Indigenous women are demonstrating what it takes to smash patriarchy, to defend our homelands, and to protect our families all at the same time. In the far reaches of Alaska, Gwich’in women have for decades been leading the fight to protect their homelands and the Porcupine caribou herd from oil development in the Arctic National Wildlife Refuge. Indigenous feminist movements are often the first to identify the intersections of violence, colonization, poverty, and environmental injustice. In the bayous of Louisiana, along the U.S. Gulf Coast, Indigenous women have been defending Indigenous and black communities from the dangers of the Bayou Bridge oil pipeline by blockading construction for months on end. Through direct action and community-based education, Indigenous women leaders are catalyzing our communities and nations to reevaluate what it means to live in relation to Mother Earth and one another. If we are to truly make progress toward building a more just and sustainable society, then we must center an Indigenous feminist framework in our practices. 
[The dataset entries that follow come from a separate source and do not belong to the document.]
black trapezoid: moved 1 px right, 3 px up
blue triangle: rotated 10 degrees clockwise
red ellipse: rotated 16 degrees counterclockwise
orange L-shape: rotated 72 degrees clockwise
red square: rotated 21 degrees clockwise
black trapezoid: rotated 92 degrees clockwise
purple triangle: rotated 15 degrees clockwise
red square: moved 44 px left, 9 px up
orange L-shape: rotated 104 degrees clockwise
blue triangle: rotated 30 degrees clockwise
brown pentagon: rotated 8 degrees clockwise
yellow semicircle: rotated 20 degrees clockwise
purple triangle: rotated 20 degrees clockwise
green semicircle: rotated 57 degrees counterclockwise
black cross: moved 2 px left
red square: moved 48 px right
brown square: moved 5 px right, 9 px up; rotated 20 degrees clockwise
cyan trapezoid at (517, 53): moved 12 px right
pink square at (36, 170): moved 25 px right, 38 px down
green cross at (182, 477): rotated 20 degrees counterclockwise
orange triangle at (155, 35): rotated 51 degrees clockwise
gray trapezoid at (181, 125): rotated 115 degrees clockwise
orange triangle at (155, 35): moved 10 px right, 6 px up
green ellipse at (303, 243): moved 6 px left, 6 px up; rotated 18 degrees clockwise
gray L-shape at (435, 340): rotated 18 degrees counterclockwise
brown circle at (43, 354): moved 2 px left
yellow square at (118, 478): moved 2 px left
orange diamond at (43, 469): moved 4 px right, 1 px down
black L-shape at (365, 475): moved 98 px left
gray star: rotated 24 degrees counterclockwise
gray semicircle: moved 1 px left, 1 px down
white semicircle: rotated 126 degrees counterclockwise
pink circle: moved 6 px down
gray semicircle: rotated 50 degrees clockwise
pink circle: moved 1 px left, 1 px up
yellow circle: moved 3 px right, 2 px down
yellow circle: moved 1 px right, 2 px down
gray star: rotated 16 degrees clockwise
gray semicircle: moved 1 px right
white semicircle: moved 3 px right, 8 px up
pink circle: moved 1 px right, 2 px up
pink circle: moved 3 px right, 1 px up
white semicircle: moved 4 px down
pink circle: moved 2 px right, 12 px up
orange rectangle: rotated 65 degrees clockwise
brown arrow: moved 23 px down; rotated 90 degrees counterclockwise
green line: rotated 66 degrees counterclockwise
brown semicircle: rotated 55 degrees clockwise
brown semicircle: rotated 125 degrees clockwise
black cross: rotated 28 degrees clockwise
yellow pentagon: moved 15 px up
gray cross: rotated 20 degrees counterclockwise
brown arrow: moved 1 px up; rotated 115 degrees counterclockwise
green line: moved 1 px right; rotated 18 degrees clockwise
Disrupt the Status Quo/Change the Story

We live in a world shaped by stories. Stories motivate us to build societies and nations. Stories give us purpose and direction. And in this current world, it is a story of white supremacy that dominates. In this story, imperialism is necessary, resource extraction is compulsory, capitalism is inevitable, blackness is demonized, and Indigenous territories must be settled and colonized. Why? Because, the story of white supremacy must be self-fulfilling. Any alternative narratives, such as inherent rights, Indigenous nationhood, and local sustainable economies must be diminished or erased. In this context, we as Indigenous peoples are not meant to exist; we are not meant to have made it this long in the eyes of settler colonialism. As such, simply asserting ourselves in the present and placing ourselves in the future are tremendous acts of defiance to the status quo.
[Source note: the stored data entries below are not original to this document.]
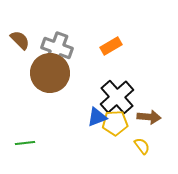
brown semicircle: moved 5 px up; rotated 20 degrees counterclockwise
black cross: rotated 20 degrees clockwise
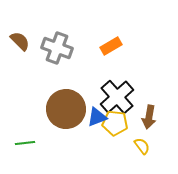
brown semicircle: moved 1 px down
brown circle: moved 16 px right, 36 px down
brown arrow: rotated 95 degrees clockwise
yellow pentagon: rotated 10 degrees clockwise
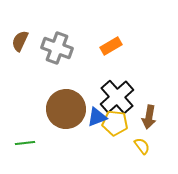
brown semicircle: rotated 110 degrees counterclockwise
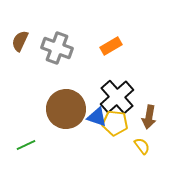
blue triangle: rotated 40 degrees clockwise
green line: moved 1 px right, 2 px down; rotated 18 degrees counterclockwise
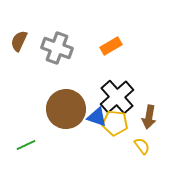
brown semicircle: moved 1 px left
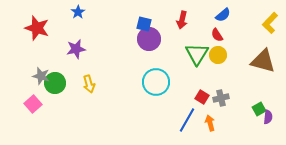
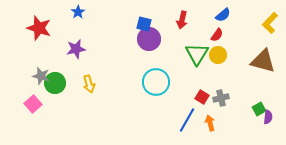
red star: moved 2 px right
red semicircle: rotated 112 degrees counterclockwise
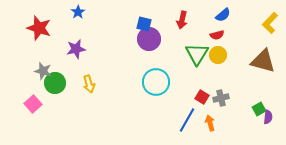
red semicircle: rotated 40 degrees clockwise
gray star: moved 2 px right, 5 px up
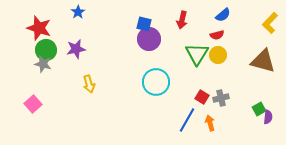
gray star: moved 7 px up
green circle: moved 9 px left, 33 px up
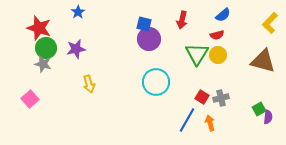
green circle: moved 2 px up
pink square: moved 3 px left, 5 px up
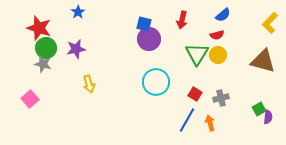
red square: moved 7 px left, 3 px up
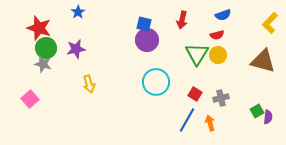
blue semicircle: rotated 21 degrees clockwise
purple circle: moved 2 px left, 1 px down
green square: moved 2 px left, 2 px down
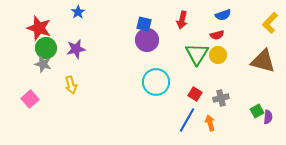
yellow arrow: moved 18 px left, 1 px down
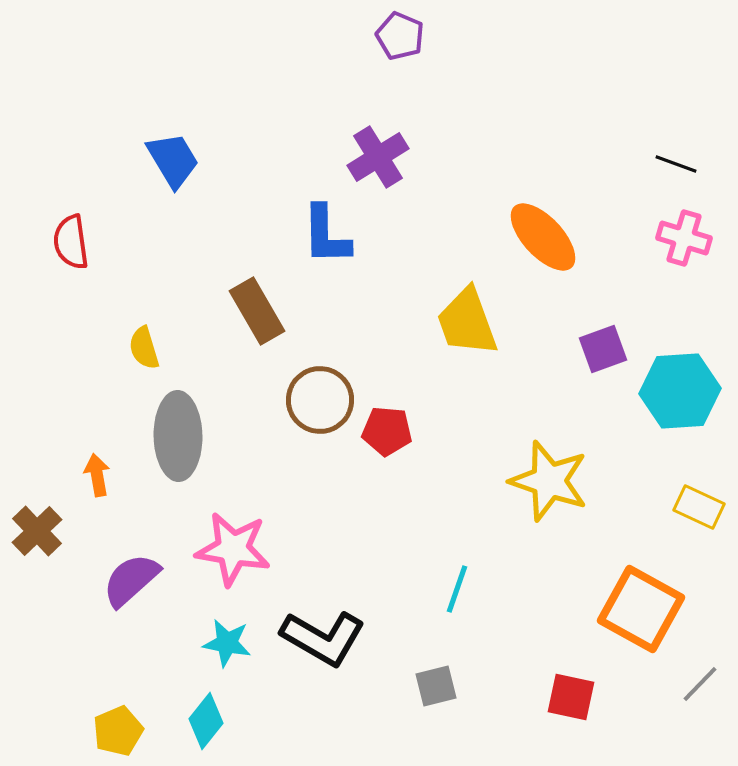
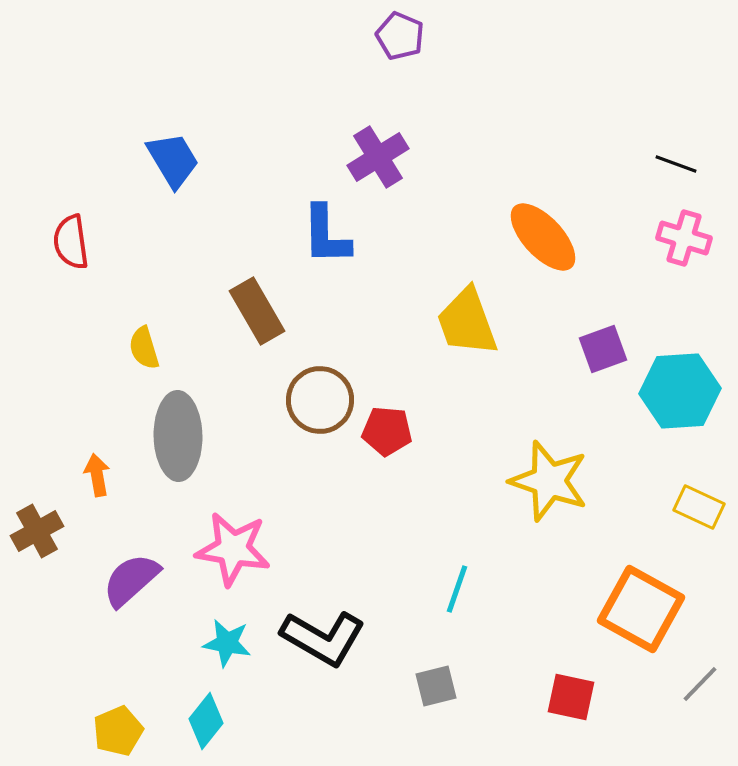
brown cross: rotated 15 degrees clockwise
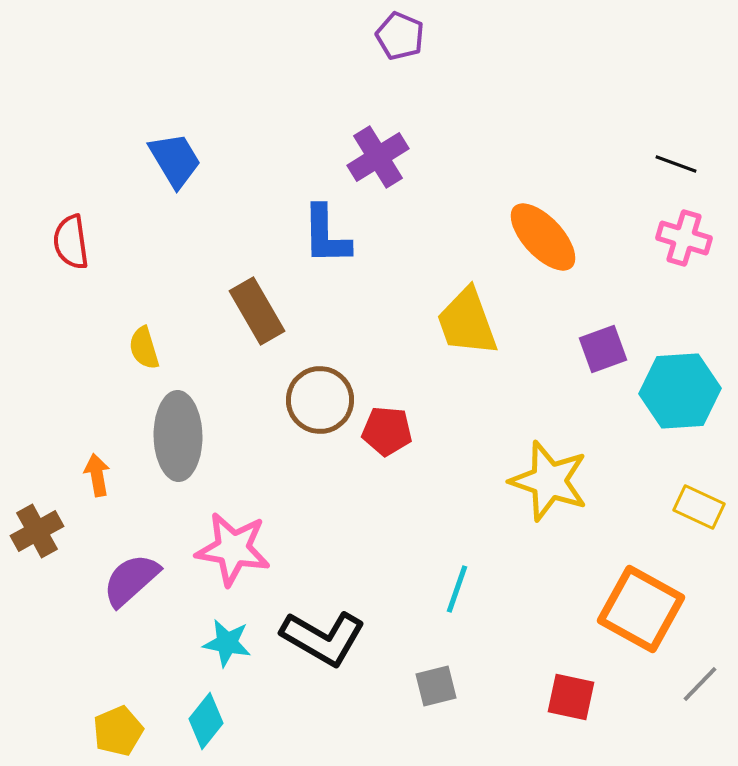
blue trapezoid: moved 2 px right
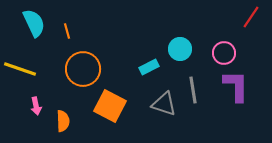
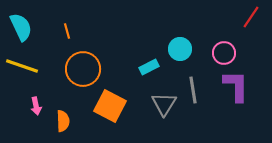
cyan semicircle: moved 13 px left, 4 px down
yellow line: moved 2 px right, 3 px up
gray triangle: rotated 44 degrees clockwise
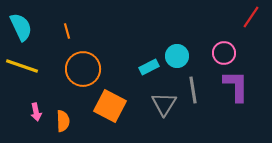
cyan circle: moved 3 px left, 7 px down
pink arrow: moved 6 px down
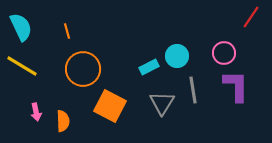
yellow line: rotated 12 degrees clockwise
gray triangle: moved 2 px left, 1 px up
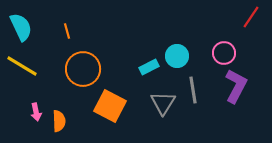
purple L-shape: rotated 28 degrees clockwise
gray triangle: moved 1 px right
orange semicircle: moved 4 px left
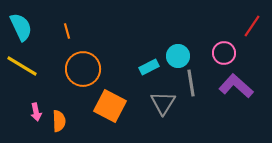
red line: moved 1 px right, 9 px down
cyan circle: moved 1 px right
purple L-shape: rotated 76 degrees counterclockwise
gray line: moved 2 px left, 7 px up
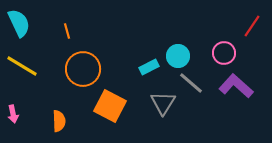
cyan semicircle: moved 2 px left, 4 px up
gray line: rotated 40 degrees counterclockwise
pink arrow: moved 23 px left, 2 px down
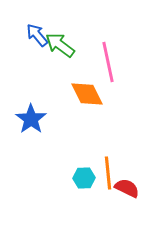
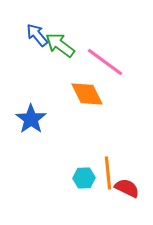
pink line: moved 3 px left; rotated 42 degrees counterclockwise
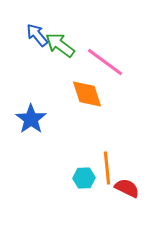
orange diamond: rotated 8 degrees clockwise
orange line: moved 1 px left, 5 px up
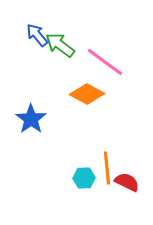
orange diamond: rotated 44 degrees counterclockwise
red semicircle: moved 6 px up
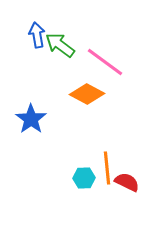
blue arrow: rotated 30 degrees clockwise
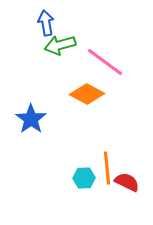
blue arrow: moved 9 px right, 12 px up
green arrow: rotated 52 degrees counterclockwise
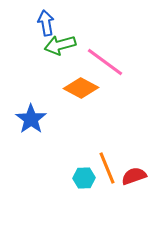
orange diamond: moved 6 px left, 6 px up
orange line: rotated 16 degrees counterclockwise
red semicircle: moved 7 px right, 6 px up; rotated 45 degrees counterclockwise
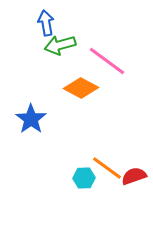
pink line: moved 2 px right, 1 px up
orange line: rotated 32 degrees counterclockwise
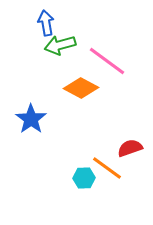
red semicircle: moved 4 px left, 28 px up
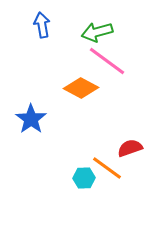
blue arrow: moved 4 px left, 2 px down
green arrow: moved 37 px right, 13 px up
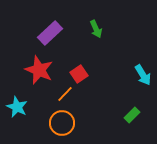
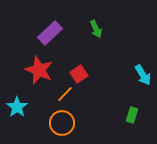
cyan star: rotated 10 degrees clockwise
green rectangle: rotated 28 degrees counterclockwise
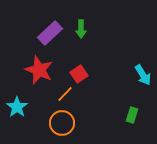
green arrow: moved 15 px left; rotated 24 degrees clockwise
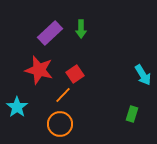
red star: rotated 8 degrees counterclockwise
red square: moved 4 px left
orange line: moved 2 px left, 1 px down
green rectangle: moved 1 px up
orange circle: moved 2 px left, 1 px down
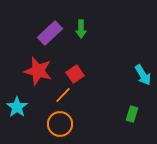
red star: moved 1 px left, 1 px down
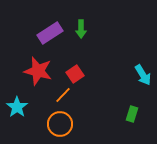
purple rectangle: rotated 10 degrees clockwise
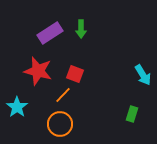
red square: rotated 36 degrees counterclockwise
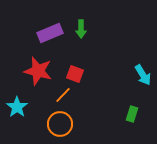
purple rectangle: rotated 10 degrees clockwise
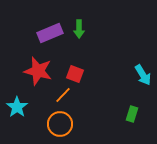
green arrow: moved 2 px left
This is what we saw in the Idle No More movement of 2012, wherein Indigenous peoples across Turtle Island took to occupying public spaces to uplift the struggle for environmental justice and Indigenous sovereignty. We also saw this in the open prairies of the NoDAPL fight at Standing Rock, where thousands took action against an oil pipeline project and many more watched the events through the eyes of Indigenous water protectors via social media broadcasts. These events show that Indigenous peoples are not only taking control of our stories, but are also challenging the status quo of settler narratives overall. We are changing the story, bit by bit, of what it means to exist in the heart of settler-colonial states like the United States of America and Canada.
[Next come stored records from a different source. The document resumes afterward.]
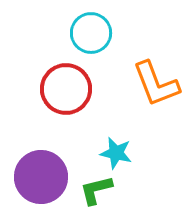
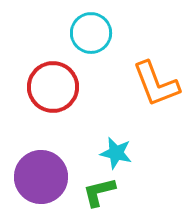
red circle: moved 13 px left, 2 px up
green L-shape: moved 3 px right, 2 px down
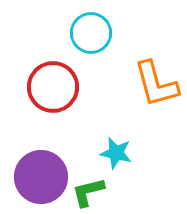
orange L-shape: rotated 6 degrees clockwise
green L-shape: moved 11 px left
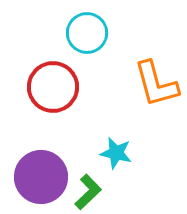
cyan circle: moved 4 px left
green L-shape: rotated 150 degrees clockwise
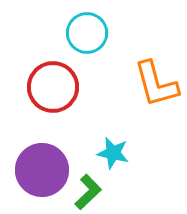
cyan star: moved 3 px left
purple circle: moved 1 px right, 7 px up
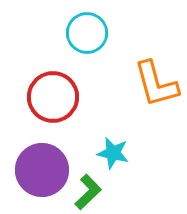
red circle: moved 10 px down
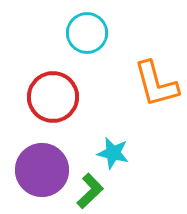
green L-shape: moved 2 px right, 1 px up
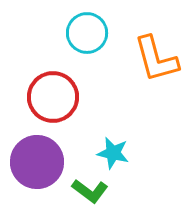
orange L-shape: moved 25 px up
purple circle: moved 5 px left, 8 px up
green L-shape: rotated 81 degrees clockwise
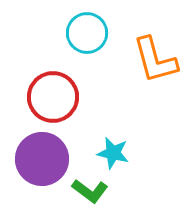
orange L-shape: moved 1 px left, 1 px down
purple circle: moved 5 px right, 3 px up
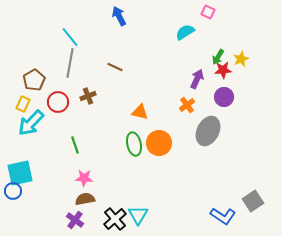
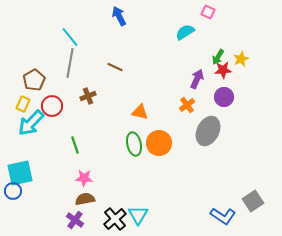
red circle: moved 6 px left, 4 px down
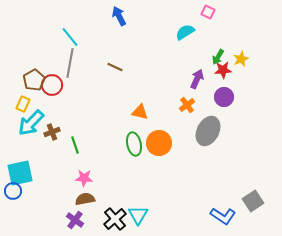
brown cross: moved 36 px left, 36 px down
red circle: moved 21 px up
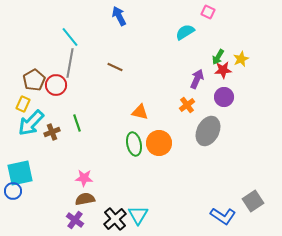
red circle: moved 4 px right
green line: moved 2 px right, 22 px up
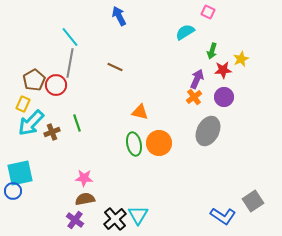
green arrow: moved 6 px left, 6 px up; rotated 14 degrees counterclockwise
orange cross: moved 7 px right, 8 px up
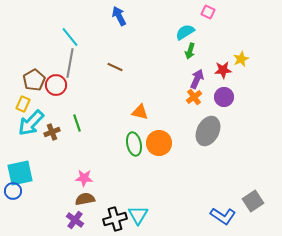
green arrow: moved 22 px left
black cross: rotated 25 degrees clockwise
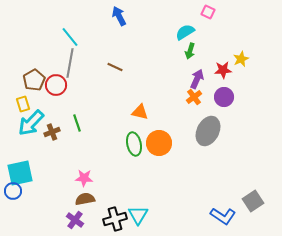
yellow rectangle: rotated 42 degrees counterclockwise
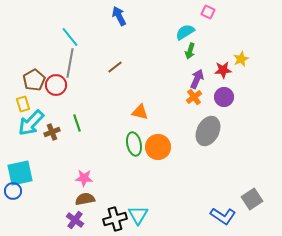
brown line: rotated 63 degrees counterclockwise
orange circle: moved 1 px left, 4 px down
gray square: moved 1 px left, 2 px up
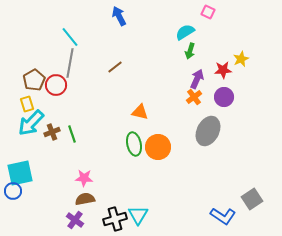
yellow rectangle: moved 4 px right
green line: moved 5 px left, 11 px down
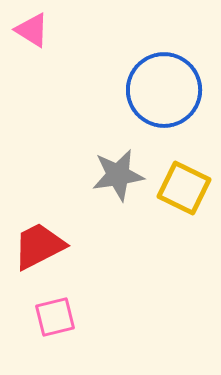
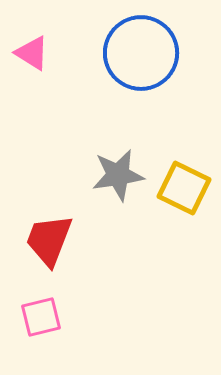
pink triangle: moved 23 px down
blue circle: moved 23 px left, 37 px up
red trapezoid: moved 10 px right, 6 px up; rotated 42 degrees counterclockwise
pink square: moved 14 px left
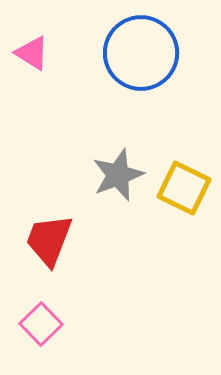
gray star: rotated 12 degrees counterclockwise
pink square: moved 7 px down; rotated 30 degrees counterclockwise
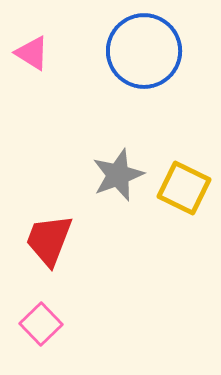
blue circle: moved 3 px right, 2 px up
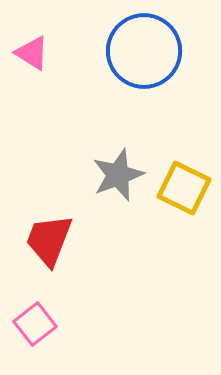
pink square: moved 6 px left; rotated 6 degrees clockwise
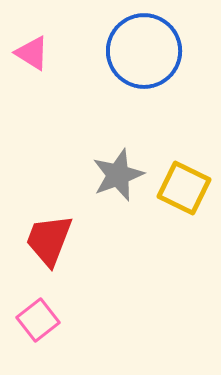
pink square: moved 3 px right, 4 px up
This is a process. We have all been affected by capitalism, colonization, and white supremacy. As such, it's going to take all of us—Native and non-Native alike—to dismantle these systems of oppression. However, white allies in particular must be held accountable for their role in the dismantling of white supremacy and extractive economies. We need our allies to join us in pushing back against the narratives of colonization and to incorporate the frameworks of intersectionality, Indigenous feminism, and Indigenous story-based strategies in their allyship. It is incumbent upon our allies to honor the work, sacrifice, and blood shed by Indigenous peoples in the fights to protect Mother Earth and defend our homelands. As Indigenous peoples, we are powerful agents of change in a time that needs us the most—and our ability to harness an intersectional, feminist, and transformative movement is what will lead us in the right direction for the benefit of all life on this planet. Let’s cherish that. Let’s honor that. Let’s build on that.